Are you saying that Bushnell put all these other features in and reduced the glass quality to meet a price point?

The other features are nice but not needed for the application. One reason that I didn't choose the DMR for this is the size and weight. It is not on a PRS type rig.

Sightron sells direct without distribution, which helps their price point as well.
 
Are you saying that Bushnell put all these other features in and reduced the glass quality to meet a price point?

Not in any way, or by any word that I said.

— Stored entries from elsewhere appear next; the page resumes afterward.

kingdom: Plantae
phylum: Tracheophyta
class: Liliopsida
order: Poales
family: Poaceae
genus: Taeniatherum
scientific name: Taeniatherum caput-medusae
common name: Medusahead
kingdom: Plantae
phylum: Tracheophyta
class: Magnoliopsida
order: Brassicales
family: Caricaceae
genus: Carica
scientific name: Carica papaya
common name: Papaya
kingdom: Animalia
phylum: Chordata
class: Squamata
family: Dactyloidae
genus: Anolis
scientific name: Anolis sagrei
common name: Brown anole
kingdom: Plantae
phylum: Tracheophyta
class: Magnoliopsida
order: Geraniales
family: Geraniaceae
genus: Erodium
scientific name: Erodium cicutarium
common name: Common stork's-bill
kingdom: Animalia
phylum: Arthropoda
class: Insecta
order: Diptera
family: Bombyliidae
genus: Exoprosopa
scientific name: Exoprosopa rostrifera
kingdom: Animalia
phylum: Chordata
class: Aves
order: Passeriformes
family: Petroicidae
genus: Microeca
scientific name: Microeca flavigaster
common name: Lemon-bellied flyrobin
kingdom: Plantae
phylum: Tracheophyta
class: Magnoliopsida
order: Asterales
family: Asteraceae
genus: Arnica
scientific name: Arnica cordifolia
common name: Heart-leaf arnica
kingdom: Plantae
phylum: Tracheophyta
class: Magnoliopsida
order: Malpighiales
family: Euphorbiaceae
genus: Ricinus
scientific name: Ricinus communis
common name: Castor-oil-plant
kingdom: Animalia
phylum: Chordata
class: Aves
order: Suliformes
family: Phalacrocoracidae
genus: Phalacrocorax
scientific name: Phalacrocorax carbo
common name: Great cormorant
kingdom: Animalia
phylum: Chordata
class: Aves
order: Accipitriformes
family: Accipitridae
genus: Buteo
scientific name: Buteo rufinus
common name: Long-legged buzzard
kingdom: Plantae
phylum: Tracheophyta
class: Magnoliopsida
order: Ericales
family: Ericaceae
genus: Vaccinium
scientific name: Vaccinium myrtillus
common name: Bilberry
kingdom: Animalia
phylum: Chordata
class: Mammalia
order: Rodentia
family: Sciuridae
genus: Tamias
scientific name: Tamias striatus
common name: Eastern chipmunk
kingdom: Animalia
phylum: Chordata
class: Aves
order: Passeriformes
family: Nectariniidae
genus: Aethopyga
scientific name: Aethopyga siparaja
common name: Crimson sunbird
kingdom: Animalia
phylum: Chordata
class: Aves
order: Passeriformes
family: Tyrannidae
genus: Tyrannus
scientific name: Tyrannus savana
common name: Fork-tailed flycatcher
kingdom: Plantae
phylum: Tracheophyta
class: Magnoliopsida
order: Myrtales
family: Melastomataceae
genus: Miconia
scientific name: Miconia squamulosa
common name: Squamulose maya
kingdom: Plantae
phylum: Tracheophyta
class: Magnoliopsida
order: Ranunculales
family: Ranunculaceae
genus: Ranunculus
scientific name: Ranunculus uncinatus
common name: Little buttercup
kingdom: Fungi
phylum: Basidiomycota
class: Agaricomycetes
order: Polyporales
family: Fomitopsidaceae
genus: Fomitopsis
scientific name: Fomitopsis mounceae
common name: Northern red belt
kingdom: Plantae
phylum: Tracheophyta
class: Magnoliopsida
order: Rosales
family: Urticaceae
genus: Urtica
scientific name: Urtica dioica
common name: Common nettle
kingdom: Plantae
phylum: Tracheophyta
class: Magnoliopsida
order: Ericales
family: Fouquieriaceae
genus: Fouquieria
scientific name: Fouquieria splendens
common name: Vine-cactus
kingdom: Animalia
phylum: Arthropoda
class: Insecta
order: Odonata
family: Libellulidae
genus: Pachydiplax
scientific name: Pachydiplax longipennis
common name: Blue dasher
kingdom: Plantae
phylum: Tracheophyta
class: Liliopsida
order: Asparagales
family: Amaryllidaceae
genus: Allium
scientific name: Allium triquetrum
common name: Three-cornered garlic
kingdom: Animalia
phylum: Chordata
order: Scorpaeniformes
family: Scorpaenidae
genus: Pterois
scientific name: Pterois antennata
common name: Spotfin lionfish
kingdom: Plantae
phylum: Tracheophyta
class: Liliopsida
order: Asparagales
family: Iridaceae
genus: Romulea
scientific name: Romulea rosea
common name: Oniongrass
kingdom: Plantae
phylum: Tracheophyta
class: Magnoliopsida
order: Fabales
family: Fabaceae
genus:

What seems obvious, however, is that Sightron took a cheap hunting scope body with an ancient elevator and erector design, put decent coatings on the glass, and then mislead unwitting consumers into buying it. When they got pushback that it should have better features - FFP, mrads, and zero stop - they threaded the outside of the body to add the zero stop and swapped the reticle assy to be FFP, but kept the rest of the weak features, and slapped another $160 on the price tag. That 60 click elevator assembly and total elevation on the SFP version is just a 1" scope elevator and erector assy transplanted into a 30mm tube - and the transplant is WORSE in the mrad version, it only has 50 clicks instead of 60!

Something also of note, since your - the S-Tac has a minimum exit pupil of 2.6mm while the DMR's higher magnification has a minimum exit pupil of 2.4mm, if your eyes are north of about 37yrs old, it's pretty likely you'll be able to see the difference in brightness as exit pupil gets closer and closer to 2mm. Anything under 2mm, anyone of any age can see the image darkening - but it does describe why you see so few scopes in 40mm which have more than 14x top magnification, and the 42 and 44mm objectives are used for

One reason that I didn't choose the DMR for this is the size and weight. It is not on a PRS type rig.

What kind of "rig" should have a 5mil per rev optic with only 20mils total elevation?

Seeing the specs on this thing, it reminds me of another discussion I had this week about another lower end optic, about the same price point, but which had only 17mils total elevation, and 6 mils per rev... same 60 click elevator as any 1" hunting scope from 60yrs ago, just wrapped in a new shell.
 
It's on a 7 twist, 22" 223 bolt gun. With the 20 MOA base, I should be able to get 15 mils of elevation, far more than needed when I was hitting the 8" target at 1103 yards.

It was built as a fun rig, to take on trips, etc.